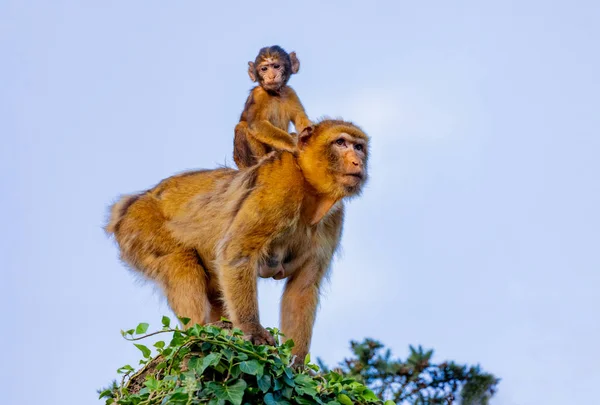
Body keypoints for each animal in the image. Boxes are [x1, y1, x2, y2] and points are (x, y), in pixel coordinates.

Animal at [105, 119, 368, 362]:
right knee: (179, 260)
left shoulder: (333, 220)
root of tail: (126, 207)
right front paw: (252, 330)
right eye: (340, 143)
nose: (358, 161)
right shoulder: (282, 184)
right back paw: (198, 332)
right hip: (139, 227)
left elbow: (302, 288)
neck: (310, 190)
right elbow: (237, 253)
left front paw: (297, 361)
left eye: (359, 147)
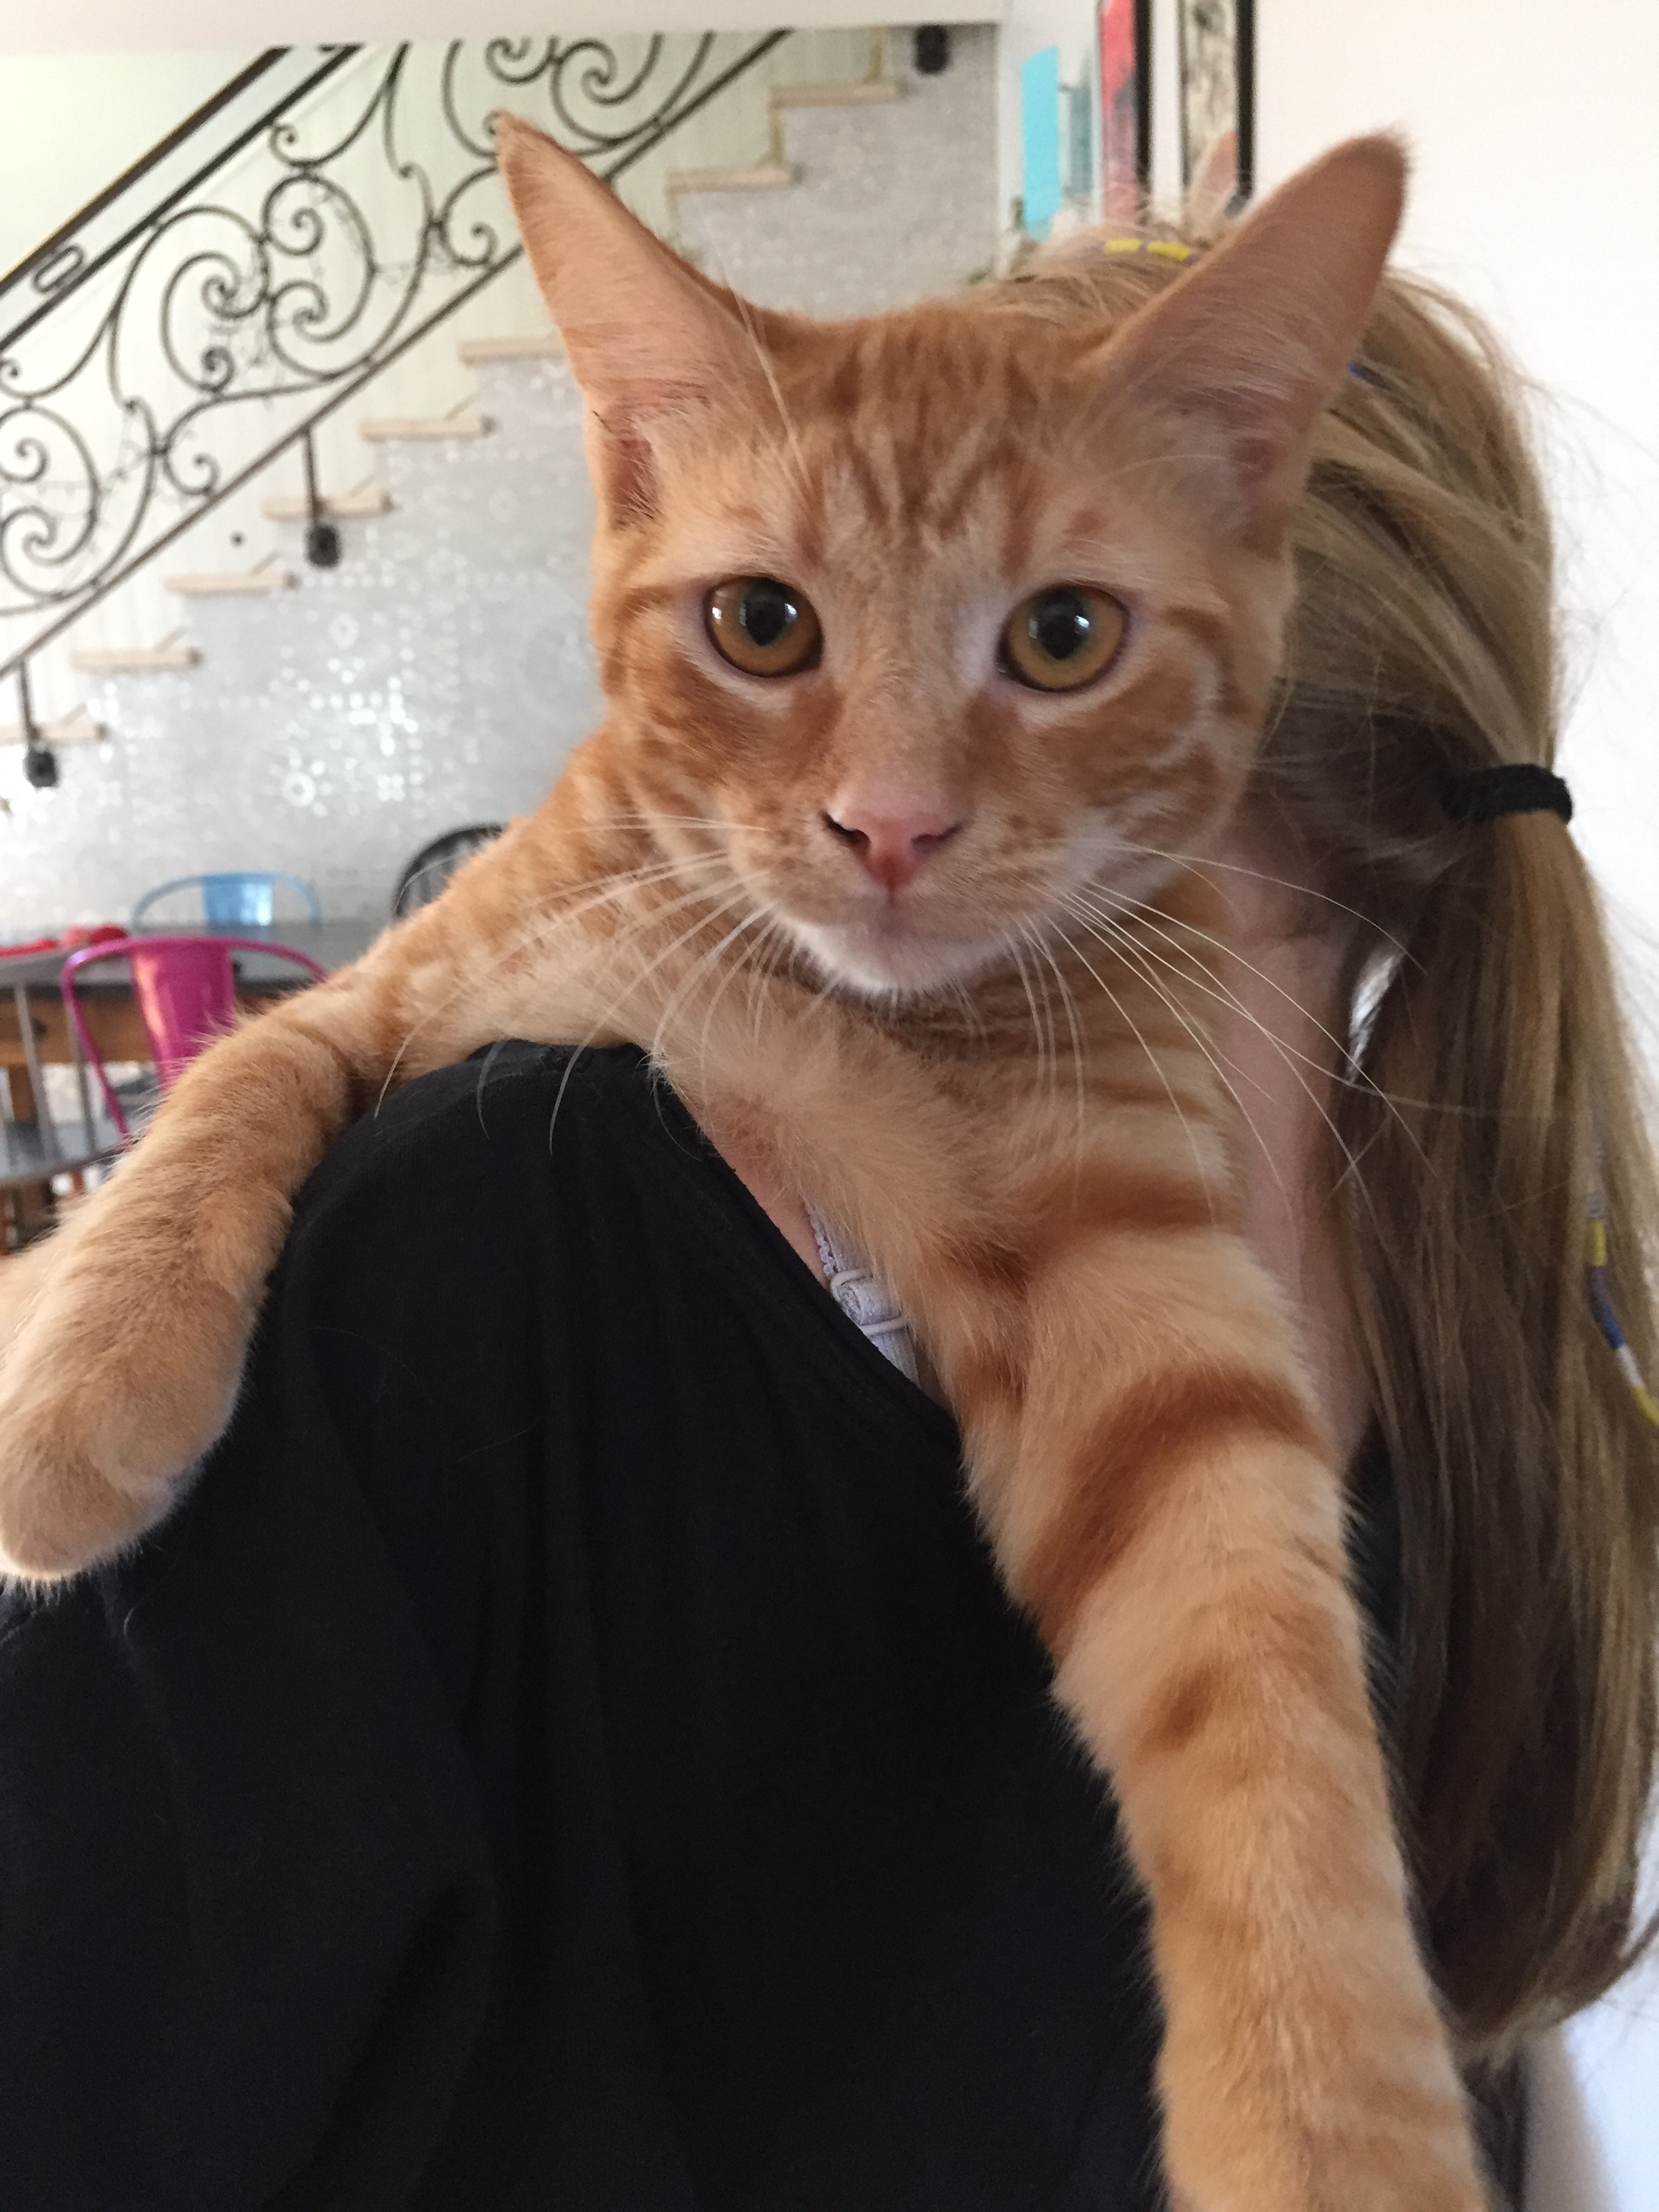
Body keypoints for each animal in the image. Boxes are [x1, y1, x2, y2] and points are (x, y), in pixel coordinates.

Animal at [0, 124, 1486, 2210]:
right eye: (761, 626)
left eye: (1066, 638)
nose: (891, 826)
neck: (836, 1011)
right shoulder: (398, 994)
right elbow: (221, 1095)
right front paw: (86, 1399)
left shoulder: (1140, 1293)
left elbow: (1258, 1689)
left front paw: (1326, 2122)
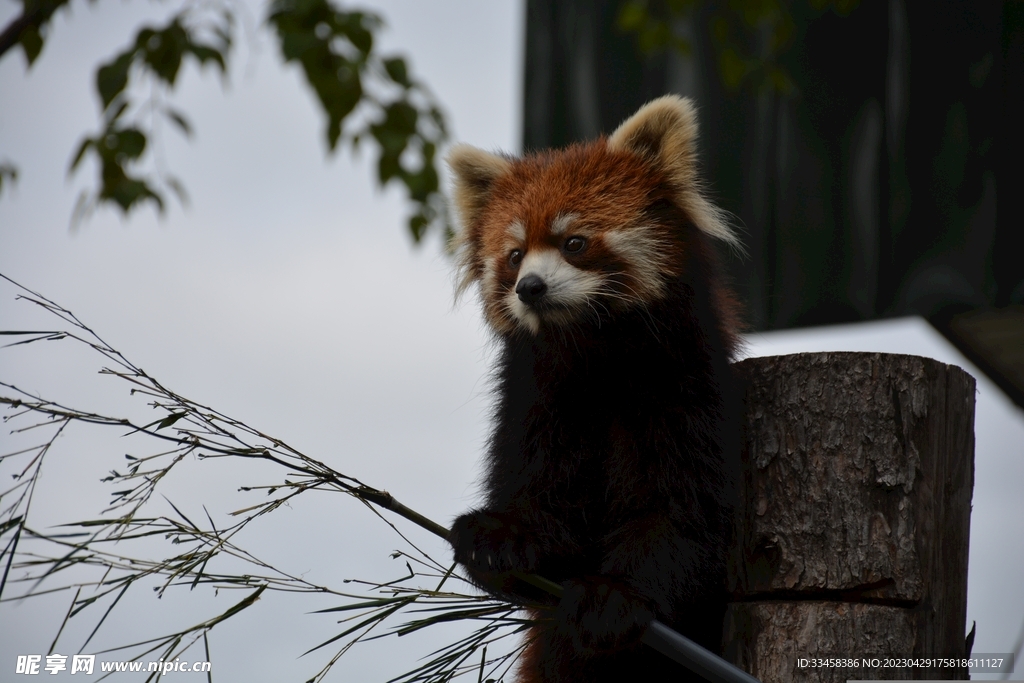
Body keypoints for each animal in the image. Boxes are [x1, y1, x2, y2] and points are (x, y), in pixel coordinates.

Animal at [448, 96, 745, 683]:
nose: (530, 287)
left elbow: (680, 510)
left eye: (574, 243)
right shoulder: (537, 397)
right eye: (514, 255)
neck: (596, 353)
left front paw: (616, 595)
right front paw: (501, 537)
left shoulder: (686, 388)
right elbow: (544, 494)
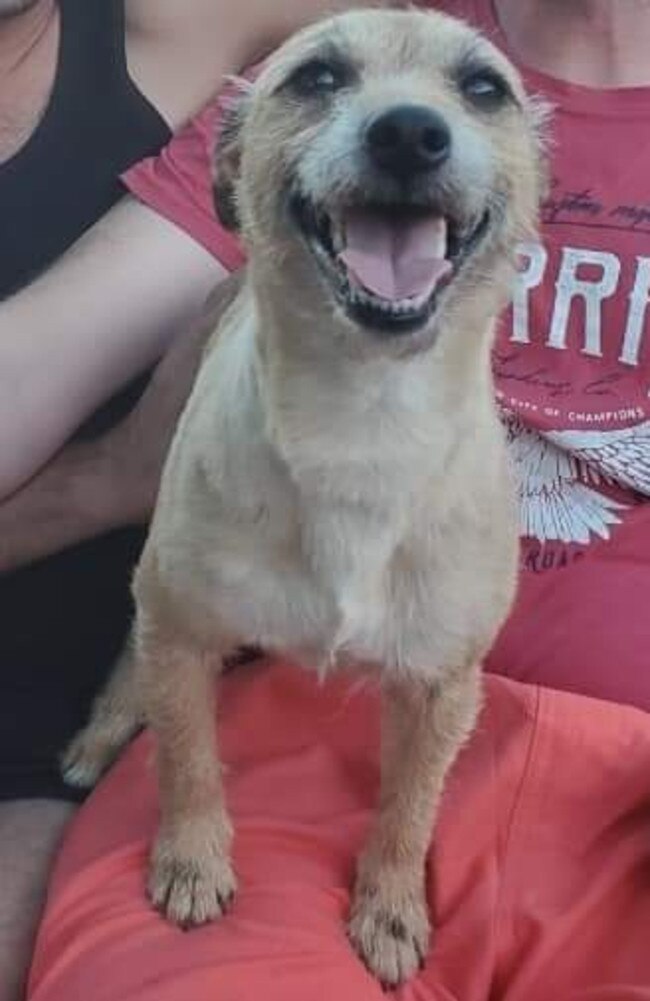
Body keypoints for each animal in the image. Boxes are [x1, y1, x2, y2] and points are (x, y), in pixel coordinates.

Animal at [64, 9, 540, 984]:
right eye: (316, 78)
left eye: (484, 89)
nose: (409, 132)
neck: (363, 424)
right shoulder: (184, 625)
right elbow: (187, 757)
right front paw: (192, 858)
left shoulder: (442, 686)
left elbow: (409, 806)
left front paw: (390, 904)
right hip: (140, 496)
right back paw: (105, 727)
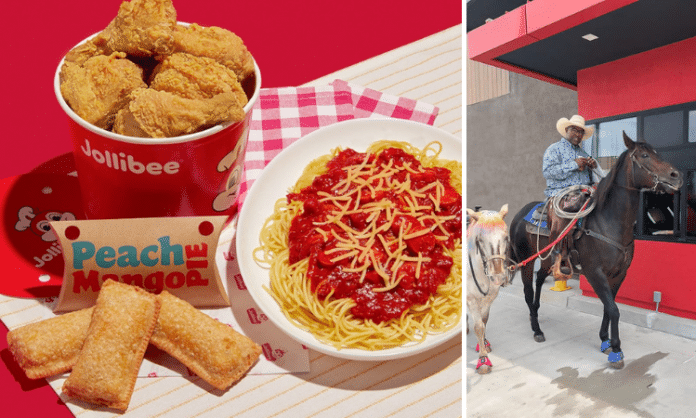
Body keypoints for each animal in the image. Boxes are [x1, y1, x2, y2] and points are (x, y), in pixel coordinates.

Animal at [468, 204, 512, 374]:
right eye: (480, 240)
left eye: (506, 238)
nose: (498, 277)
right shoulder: (471, 299)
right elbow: (478, 326)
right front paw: (483, 360)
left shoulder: (490, 297)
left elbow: (484, 320)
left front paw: (484, 344)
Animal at [508, 132, 684, 368]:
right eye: (645, 155)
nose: (677, 176)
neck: (609, 222)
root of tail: (521, 213)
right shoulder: (594, 273)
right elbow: (614, 310)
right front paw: (616, 351)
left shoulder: (619, 273)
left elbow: (609, 308)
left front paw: (604, 340)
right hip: (526, 260)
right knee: (527, 291)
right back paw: (536, 330)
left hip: (546, 260)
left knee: (539, 280)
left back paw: (535, 313)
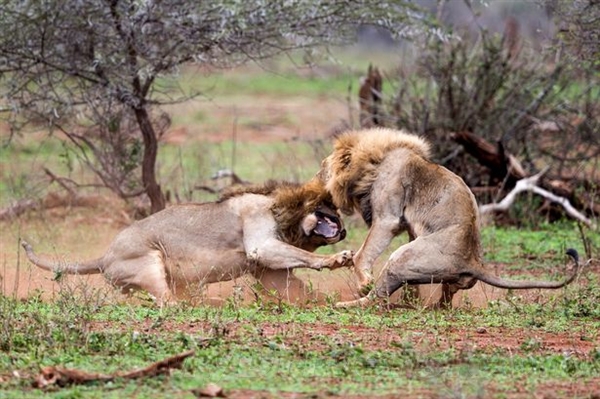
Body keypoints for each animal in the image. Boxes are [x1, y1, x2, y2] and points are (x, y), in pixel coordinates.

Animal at [22, 180, 352, 308]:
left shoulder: (268, 271)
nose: (345, 228)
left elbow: (295, 288)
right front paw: (336, 259)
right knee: (168, 302)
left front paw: (326, 301)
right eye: (330, 207)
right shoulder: (261, 243)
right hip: (150, 260)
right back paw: (213, 302)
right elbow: (301, 256)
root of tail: (103, 257)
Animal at [318, 128, 580, 310]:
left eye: (324, 167)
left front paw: (364, 281)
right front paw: (411, 296)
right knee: (445, 298)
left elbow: (364, 253)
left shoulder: (388, 217)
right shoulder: (410, 227)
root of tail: (473, 262)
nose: (318, 175)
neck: (376, 161)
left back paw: (348, 304)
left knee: (377, 296)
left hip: (402, 257)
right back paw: (423, 305)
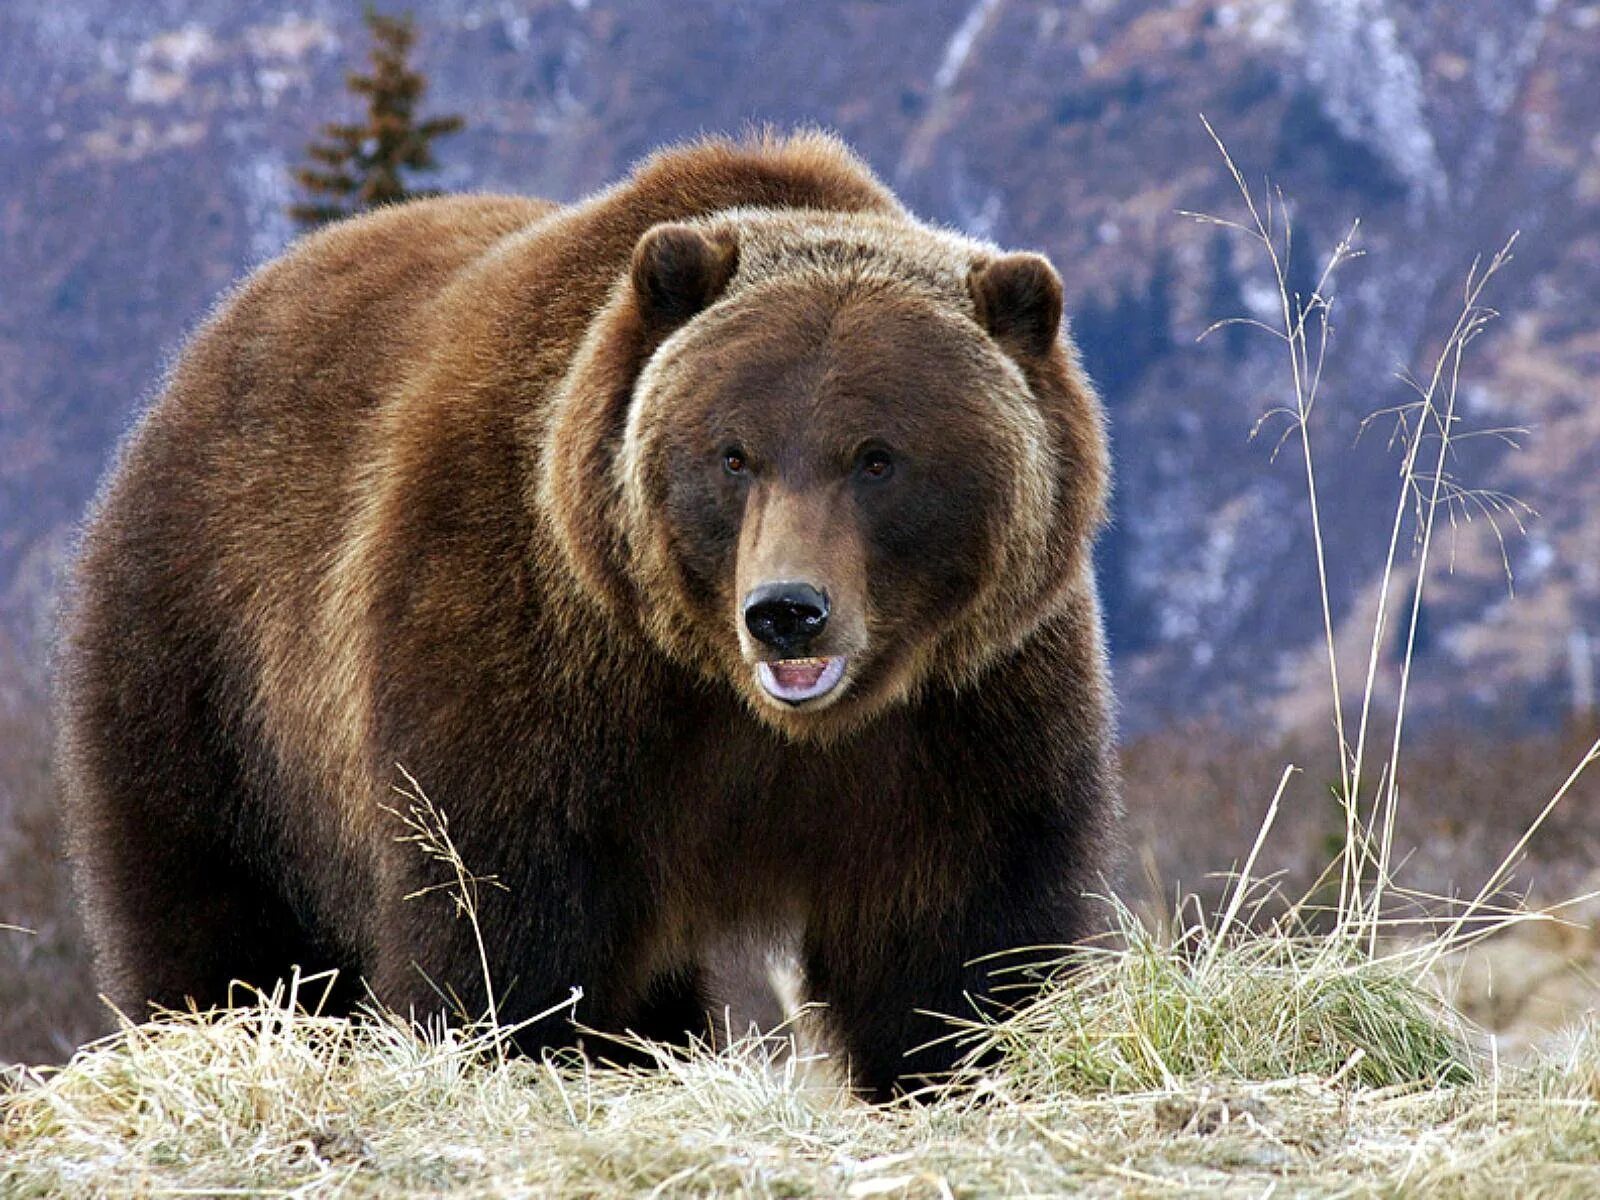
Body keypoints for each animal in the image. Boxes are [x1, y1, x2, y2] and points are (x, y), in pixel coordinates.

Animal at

————

*Exercise brief*: The whole listing should be reproduced exactly. Images don't go in.

*Answer to this exercise*:
Body keypoints for each animal in the image. Boxes are [x1, y1, x2, y2] and points are (x, y), in pixel coordinates.

Animal at [105, 119, 368, 362]:
right knee: (179, 260)
left shoulder: (333, 220)
root of tail: (126, 207)
right front paw: (252, 330)
right eye: (340, 143)
nose: (358, 161)
right shoulder: (282, 184)
right back paw: (198, 332)
right hip: (139, 227)
left elbow: (302, 288)
neck: (310, 190)
right elbow: (237, 253)
left front paw: (297, 361)
left eye: (359, 147)
Body keypoints for each animal in the image. Boxes are [x1, y1, x2, y2] and points are (x, y), in pixel coordinates.

Animal at [0, 124, 1486, 2210]:
right eye: (761, 626)
left eye: (1066, 638)
nose: (891, 826)
neck: (836, 1011)
right shoulder: (398, 994)
right elbow: (221, 1095)
right front paw: (86, 1399)
left shoulder: (1140, 1293)
left elbow: (1258, 1689)
left front paw: (1326, 2122)
Body keypoints for each animal in the image. Boxes are [x1, y1, x2, y2] and points are (x, y), in pixel coordinates.

Animal at [448, 96, 745, 683]:
nose: (530, 287)
left elbow: (680, 510)
left eye: (574, 243)
right shoulder: (537, 397)
right eye: (514, 255)
neck: (596, 353)
left front paw: (616, 595)
right front paw: (501, 537)
left shoulder: (686, 388)
right elbow: (544, 494)
Body keypoints for each animal in the image. Boxes are [x1, y1, x2, y2] and points are (x, y), in pixel coordinates.

Animal at [64, 9, 540, 984]:
right eye: (316, 78)
left eye: (484, 89)
nose: (409, 132)
neck: (363, 424)
right shoulder: (184, 625)
right elbow: (187, 757)
right front paw: (192, 858)
left shoulder: (442, 686)
left elbow: (409, 806)
left front paw: (390, 904)
right hip: (140, 496)
right back paw: (105, 727)
Body keypoints for each animal in the image. Boxes are [x1, y1, x2, y2] and points are (x, y), in pixel coordinates.

Animal at [468, 204, 512, 374]:
right eye: (480, 240)
left eye: (506, 238)
nose: (498, 277)
right shoulder: (471, 299)
right elbow: (478, 326)
right front paw: (483, 360)
left shoulder: (490, 297)
left elbow: (484, 320)
left front paw: (484, 344)
Animal at [508, 132, 684, 368]:
right eye: (645, 155)
nose: (677, 176)
neck: (609, 222)
root of tail: (521, 213)
right shoulder: (594, 273)
right elbow: (614, 310)
right front paw: (616, 351)
left shoulder: (619, 273)
left elbow: (609, 308)
left front paw: (604, 340)
right hip: (526, 260)
right knee: (527, 291)
right back paw: (536, 330)
left hip: (546, 260)
left knee: (539, 280)
left back paw: (535, 313)
Body keypoints for each animal in the image. Boxes are [x1, y1, x2, y2] and points are (x, y), in pixel coordinates.

Animal at [22, 180, 352, 308]:
left shoulder: (268, 271)
nose: (345, 228)
left elbow: (295, 288)
right front paw: (336, 259)
right knee: (168, 302)
left front paw: (326, 301)
right eye: (330, 207)
right shoulder: (261, 243)
right hip: (150, 260)
right back paw: (213, 302)
right elbow: (301, 256)
root of tail: (103, 257)
Animal at [318, 128, 580, 310]:
left eye: (324, 167)
left front paw: (364, 281)
right front paw: (411, 296)
right knee: (445, 298)
left elbow: (364, 253)
left shoulder: (388, 217)
right shoulder: (410, 227)
root of tail: (473, 262)
nose: (318, 175)
neck: (376, 161)
left back paw: (348, 304)
left knee: (377, 296)
left hip: (402, 257)
right back paw: (423, 305)
Body keypoints for each animal in the image. Boxes are [x1, y1, x2, y2] and points are (x, y), in pixel coordinates.

Animal at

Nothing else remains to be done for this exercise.